Stored items:

^^^^

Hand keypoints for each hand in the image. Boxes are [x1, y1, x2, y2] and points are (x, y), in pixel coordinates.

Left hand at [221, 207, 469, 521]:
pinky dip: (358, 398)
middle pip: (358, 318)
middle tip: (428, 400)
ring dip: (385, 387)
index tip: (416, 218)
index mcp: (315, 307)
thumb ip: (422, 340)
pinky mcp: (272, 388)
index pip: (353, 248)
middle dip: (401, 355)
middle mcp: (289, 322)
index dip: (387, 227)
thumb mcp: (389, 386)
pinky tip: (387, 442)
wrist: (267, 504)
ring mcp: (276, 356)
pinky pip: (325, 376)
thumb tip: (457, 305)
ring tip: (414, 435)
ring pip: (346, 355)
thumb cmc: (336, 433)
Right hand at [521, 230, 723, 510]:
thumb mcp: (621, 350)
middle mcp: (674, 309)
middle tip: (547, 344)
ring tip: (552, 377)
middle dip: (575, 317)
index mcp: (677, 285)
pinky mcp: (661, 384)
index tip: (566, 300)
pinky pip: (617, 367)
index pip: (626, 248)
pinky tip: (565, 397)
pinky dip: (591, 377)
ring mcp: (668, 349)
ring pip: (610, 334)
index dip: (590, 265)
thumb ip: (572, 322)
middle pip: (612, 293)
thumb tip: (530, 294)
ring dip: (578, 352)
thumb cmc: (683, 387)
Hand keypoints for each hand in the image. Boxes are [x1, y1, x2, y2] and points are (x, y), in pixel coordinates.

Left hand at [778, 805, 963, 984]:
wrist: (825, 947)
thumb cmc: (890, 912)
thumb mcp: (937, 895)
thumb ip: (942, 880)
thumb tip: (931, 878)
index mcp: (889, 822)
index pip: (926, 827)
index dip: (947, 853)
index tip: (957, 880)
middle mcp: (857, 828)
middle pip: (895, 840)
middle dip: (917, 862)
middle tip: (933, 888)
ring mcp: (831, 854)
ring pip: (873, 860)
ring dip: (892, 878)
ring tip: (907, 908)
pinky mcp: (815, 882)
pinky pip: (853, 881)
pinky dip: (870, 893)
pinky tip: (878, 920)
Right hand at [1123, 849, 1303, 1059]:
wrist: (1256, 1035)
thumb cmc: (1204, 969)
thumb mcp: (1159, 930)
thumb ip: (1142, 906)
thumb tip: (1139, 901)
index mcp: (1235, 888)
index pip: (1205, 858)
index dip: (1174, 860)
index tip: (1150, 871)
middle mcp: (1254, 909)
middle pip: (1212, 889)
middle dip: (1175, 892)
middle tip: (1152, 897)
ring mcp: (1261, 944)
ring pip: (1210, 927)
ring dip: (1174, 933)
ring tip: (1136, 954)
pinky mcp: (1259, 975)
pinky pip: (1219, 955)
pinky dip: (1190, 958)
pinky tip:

^^^^

_Task requirements:_ Every entry above must appear again in the reply, exactly as it stands.

_Answer for the task:_
Hand keypoints for each hand in the image. Boxes are [x1, y1, x2, y2] and points are (x, y), in pixel coordinates.

Left hand at [221, 207, 469, 521]:
pinky dip: (358, 398)
middle pip: (358, 318)
middle tip: (428, 400)
ring dip: (385, 387)
index tip: (416, 218)
index mcp: (315, 307)
thumb ip: (422, 340)
pinky mcp: (272, 388)
index pip: (353, 248)
middle dip: (401, 355)
middle mcp: (289, 322)
index dip: (387, 227)
thumb mcp: (389, 386)
pinky tip: (387, 442)
wrist: (267, 504)
ring mcp: (276, 356)
pinky pip: (325, 376)
thumb tip: (457, 305)
ring tip: (414, 435)
ring pip: (346, 355)
thumb cmc: (336, 433)
Right hand at [521, 230, 723, 510]:
thumb mcp: (621, 350)
middle mcp: (674, 309)
middle tip: (547, 344)
ring tip: (552, 377)
middle dip: (575, 317)
index mcp: (677, 285)
pinky mcp: (661, 384)
index tip: (566, 300)
pinky pip: (617, 367)
index pip: (626, 248)
pinky tip: (565, 397)
pinky dip: (591, 377)
ring mcp: (668, 349)
ring pip: (610, 334)
index dip: (590, 265)
thumb ip: (572, 322)
middle pip: (612, 293)
thumb tip: (530, 294)
ring dip: (578, 352)
thumb cmc: (683, 387)
Hand keypoints for each hand in the image. Boxes are [x1, y1, x2, y2] and points are (x, y), in pixel coordinates.

Left hand at [778, 805, 963, 984]:
wrist: (825, 947)
thumb cmc: (890, 912)
thumb mcp: (937, 895)
thumb ip: (942, 880)
thumb tip: (931, 878)
index mcp: (889, 822)
index pip: (926, 827)
index dip: (947, 853)
index tip: (957, 880)
middle mcp: (857, 828)
middle pip: (895, 840)
middle dip: (917, 862)
middle tip: (933, 888)
ring mcp: (831, 854)
ring pip: (873, 860)
ring dip: (892, 878)
ring tip: (907, 908)
pinky mcp: (815, 882)
pinky pip: (853, 881)
pinky dip: (870, 893)
pinky tip: (878, 920)
Right hand at [1123, 849, 1303, 1059]:
wrist: (1256, 1035)
thumb cmc: (1204, 969)
thumb mcp: (1159, 930)
thumb ip: (1142, 906)
thumb tip: (1139, 901)
index mcp: (1235, 888)
index pip: (1205, 858)
index dip: (1174, 860)
index tip: (1150, 871)
middle mcp: (1254, 909)
middle pip: (1212, 889)
middle dip: (1175, 892)
middle tip: (1152, 897)
ring mcp: (1261, 944)
ring pip: (1210, 927)
ring dip: (1174, 933)
ring tip: (1136, 954)
pinky mcp: (1259, 975)
pinky pip: (1219, 955)
pinky dip: (1190, 958)
pinky tip:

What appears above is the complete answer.